Midway through the work, for instance, with a characteristic abruptness, we learn of his sister Margit’s mysterious, traumatic death. The event is unexpected, unprepared-for; it rears up with a frightening hallucinatory force. Weiss characterizes it as “the beginning of the break-up of our family,” intensifying all sorrow, heightening the already painful distances between the narrator and his parents, neither of whom have any way to integrate the loss. Here, as elsewhere, the movement of the prose showcases Weiss’s way of bending together exposition, confessionalism, and the wounding vibrancy of select details. He describes his own state of mind after Margit’s death:
Past events rose up in me like a gasping for breath, like the pressure of a straitjacket, the past would hem me around in a slow, black seepage of hours, and then suddenly recede and become nothing and allow a brief glimpse of freedom. Then I saw my parents and was full of sympathy and compassion. They had given us all that they had to give, they had given us food and clothing and a civilized home, they had given us their security and their orderliness and they could not understand
why we did not thank them for it. They could never understand why we drifted away from them … Thus we confronted each other, children dissatisfied, parents insulted … My parents’ embarrassment became my embarrassment. Their voices live on in me. I chastised and beat myself and drove myself to forced labor. Again and again the swamp fever of inadequacy gripped me. There I was again, a failure at school, sitting locked into my room, and the warm seething life outside was unattainable. There sat my mother next to me and heard me repeat my lessons and I could get nothing right. Schwein is pig, pig comes from to pick—pick, pick, pick, and she took hold of me by the scruff of the neck and pressed my nose into the vocabulary book, pick, pick, pick, so now perhaps you’ll remember it.
We note the piling on of urgent analogies, the rhetorical repetitions of exposition (“they had given us …”), and then the insistent and tactile immediacy of the mother’s coercions. The pressure builds as Weiss creates the picture, the inward accounting, of how it was, from earliest childhood constraints on through the long years of psychological entrapment, during which he worked in a reluctant servitude as his father’s assistant, all the while building what rocket engineers call the “exit velocity.”
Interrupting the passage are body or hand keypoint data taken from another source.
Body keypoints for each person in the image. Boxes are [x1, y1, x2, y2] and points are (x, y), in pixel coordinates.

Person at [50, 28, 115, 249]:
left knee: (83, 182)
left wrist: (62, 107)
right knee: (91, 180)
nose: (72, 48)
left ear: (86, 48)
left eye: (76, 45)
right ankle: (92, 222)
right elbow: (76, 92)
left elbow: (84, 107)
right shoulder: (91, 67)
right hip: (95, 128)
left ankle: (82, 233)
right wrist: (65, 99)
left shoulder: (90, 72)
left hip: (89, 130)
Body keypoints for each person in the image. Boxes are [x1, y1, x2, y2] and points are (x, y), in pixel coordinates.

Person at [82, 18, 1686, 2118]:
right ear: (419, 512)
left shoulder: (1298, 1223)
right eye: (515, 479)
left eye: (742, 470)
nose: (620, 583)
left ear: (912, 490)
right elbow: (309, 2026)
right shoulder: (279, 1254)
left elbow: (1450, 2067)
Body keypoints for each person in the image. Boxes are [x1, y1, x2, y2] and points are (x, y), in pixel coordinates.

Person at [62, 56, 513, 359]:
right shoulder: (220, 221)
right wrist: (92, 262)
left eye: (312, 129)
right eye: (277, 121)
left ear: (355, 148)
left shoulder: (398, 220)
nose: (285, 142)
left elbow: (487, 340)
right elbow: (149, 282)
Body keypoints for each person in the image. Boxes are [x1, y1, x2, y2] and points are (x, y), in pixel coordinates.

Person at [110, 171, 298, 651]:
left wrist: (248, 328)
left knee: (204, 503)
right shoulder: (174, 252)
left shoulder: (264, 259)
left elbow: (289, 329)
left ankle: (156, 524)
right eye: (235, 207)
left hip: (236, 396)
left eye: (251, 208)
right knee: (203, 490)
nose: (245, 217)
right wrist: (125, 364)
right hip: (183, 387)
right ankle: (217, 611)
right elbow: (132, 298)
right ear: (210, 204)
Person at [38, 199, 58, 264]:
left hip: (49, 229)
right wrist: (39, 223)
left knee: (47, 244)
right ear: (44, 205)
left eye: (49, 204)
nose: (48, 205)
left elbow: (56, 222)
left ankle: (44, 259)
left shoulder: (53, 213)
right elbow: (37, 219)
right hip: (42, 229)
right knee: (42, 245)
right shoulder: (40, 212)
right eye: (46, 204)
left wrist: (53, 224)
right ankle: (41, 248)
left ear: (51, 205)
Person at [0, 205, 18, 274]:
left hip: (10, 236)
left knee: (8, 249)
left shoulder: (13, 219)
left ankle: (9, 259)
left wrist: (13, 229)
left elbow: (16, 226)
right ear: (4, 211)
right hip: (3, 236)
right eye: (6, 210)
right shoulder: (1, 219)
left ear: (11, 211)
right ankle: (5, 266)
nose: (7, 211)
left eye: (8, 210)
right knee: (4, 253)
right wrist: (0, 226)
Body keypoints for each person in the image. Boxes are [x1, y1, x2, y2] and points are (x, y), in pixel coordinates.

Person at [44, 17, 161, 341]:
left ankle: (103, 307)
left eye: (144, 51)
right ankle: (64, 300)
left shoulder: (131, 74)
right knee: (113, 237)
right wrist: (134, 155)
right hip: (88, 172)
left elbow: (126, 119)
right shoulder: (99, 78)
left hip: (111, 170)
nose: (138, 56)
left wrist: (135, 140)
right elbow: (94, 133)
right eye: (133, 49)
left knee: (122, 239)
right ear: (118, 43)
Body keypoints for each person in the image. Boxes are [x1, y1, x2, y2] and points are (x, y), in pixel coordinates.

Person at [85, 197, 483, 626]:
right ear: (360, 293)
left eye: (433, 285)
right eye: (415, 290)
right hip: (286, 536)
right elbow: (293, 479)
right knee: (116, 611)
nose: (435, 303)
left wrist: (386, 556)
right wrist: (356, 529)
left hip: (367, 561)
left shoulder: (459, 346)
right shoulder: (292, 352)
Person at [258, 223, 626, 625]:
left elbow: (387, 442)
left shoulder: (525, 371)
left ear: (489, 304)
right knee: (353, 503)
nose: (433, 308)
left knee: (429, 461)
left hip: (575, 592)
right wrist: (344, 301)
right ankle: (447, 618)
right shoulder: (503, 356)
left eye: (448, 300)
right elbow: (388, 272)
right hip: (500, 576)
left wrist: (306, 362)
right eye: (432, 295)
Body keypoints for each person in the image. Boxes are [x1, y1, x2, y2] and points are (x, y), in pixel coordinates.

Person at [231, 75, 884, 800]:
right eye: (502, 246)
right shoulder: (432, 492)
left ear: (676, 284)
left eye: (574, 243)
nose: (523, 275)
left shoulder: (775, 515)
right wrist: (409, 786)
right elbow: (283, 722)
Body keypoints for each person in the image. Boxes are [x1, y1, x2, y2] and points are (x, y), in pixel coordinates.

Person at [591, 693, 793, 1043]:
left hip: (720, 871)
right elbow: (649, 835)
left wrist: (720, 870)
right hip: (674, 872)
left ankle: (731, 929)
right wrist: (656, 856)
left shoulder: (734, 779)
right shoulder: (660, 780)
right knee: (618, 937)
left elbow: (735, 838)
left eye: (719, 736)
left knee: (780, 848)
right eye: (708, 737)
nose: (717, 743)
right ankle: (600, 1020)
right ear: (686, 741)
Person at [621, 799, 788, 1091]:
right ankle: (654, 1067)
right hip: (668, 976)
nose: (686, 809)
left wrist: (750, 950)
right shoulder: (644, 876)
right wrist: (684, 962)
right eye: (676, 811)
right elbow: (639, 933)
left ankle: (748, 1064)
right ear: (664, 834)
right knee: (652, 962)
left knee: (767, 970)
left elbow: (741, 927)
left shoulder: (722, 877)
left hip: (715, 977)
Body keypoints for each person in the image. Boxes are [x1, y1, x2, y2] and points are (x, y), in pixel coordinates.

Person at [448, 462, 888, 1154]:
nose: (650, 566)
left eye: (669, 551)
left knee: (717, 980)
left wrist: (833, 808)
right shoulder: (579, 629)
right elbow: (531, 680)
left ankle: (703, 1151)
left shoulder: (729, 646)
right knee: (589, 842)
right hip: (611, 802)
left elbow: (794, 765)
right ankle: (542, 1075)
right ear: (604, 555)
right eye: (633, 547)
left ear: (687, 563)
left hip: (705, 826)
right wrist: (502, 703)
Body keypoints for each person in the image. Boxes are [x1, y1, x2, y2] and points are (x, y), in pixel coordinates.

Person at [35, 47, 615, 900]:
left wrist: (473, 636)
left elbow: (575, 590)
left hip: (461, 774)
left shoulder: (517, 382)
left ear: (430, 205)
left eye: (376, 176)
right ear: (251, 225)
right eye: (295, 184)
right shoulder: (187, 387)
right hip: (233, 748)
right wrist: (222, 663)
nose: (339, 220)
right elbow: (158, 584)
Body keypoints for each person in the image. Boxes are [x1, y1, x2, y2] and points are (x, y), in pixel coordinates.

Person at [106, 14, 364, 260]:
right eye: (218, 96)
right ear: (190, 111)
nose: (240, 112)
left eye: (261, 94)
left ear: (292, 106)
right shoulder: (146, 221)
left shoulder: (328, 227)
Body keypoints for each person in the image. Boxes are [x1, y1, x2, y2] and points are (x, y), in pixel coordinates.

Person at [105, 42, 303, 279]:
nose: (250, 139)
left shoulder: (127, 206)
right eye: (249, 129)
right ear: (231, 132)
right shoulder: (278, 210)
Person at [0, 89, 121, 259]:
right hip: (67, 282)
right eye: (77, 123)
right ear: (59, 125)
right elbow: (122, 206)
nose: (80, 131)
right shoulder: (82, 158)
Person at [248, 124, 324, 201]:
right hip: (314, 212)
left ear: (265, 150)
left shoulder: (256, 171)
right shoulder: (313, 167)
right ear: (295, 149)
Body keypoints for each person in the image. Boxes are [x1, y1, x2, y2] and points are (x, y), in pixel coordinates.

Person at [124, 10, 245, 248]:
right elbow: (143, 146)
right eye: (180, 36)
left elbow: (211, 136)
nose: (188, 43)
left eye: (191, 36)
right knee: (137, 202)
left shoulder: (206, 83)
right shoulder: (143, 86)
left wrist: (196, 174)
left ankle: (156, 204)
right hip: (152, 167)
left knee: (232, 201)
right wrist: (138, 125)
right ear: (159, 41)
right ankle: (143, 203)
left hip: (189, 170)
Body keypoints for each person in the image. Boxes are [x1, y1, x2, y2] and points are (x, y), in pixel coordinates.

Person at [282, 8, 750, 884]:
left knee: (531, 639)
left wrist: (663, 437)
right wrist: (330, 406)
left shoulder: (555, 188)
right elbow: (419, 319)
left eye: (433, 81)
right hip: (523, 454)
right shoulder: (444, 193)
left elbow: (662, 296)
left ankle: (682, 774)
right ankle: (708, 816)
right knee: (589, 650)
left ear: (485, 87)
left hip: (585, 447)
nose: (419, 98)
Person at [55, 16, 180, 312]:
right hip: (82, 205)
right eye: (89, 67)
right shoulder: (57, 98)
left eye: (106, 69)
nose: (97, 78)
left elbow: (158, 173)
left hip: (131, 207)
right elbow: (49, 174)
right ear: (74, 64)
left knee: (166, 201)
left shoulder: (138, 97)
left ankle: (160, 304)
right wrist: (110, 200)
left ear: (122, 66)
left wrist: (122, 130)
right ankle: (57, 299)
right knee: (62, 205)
However, even attaining that is a fraught and long-term process. It requires that the young man get away, leave the country—there is a Hesse-like “master” he seeks out—but then, following a Beckettian script of enmeshment, he becomes entrapped again. He returns home and finds himself thrust back down into what feels like a timeless well of failure. It’s as if the terms of life are set in stone. But then at long last, and seemingly not because of anything he has done or prepared, but rather because something long in the maturing is finally ready, he does break free: he achieves his eponymous leavetaking. And this, when it comes—because of the prose—does not feel like a resolution from without, but very much an attainment from within, a moment destined from the start, its arrival encoded in his processing of every last twist and turn in his experience.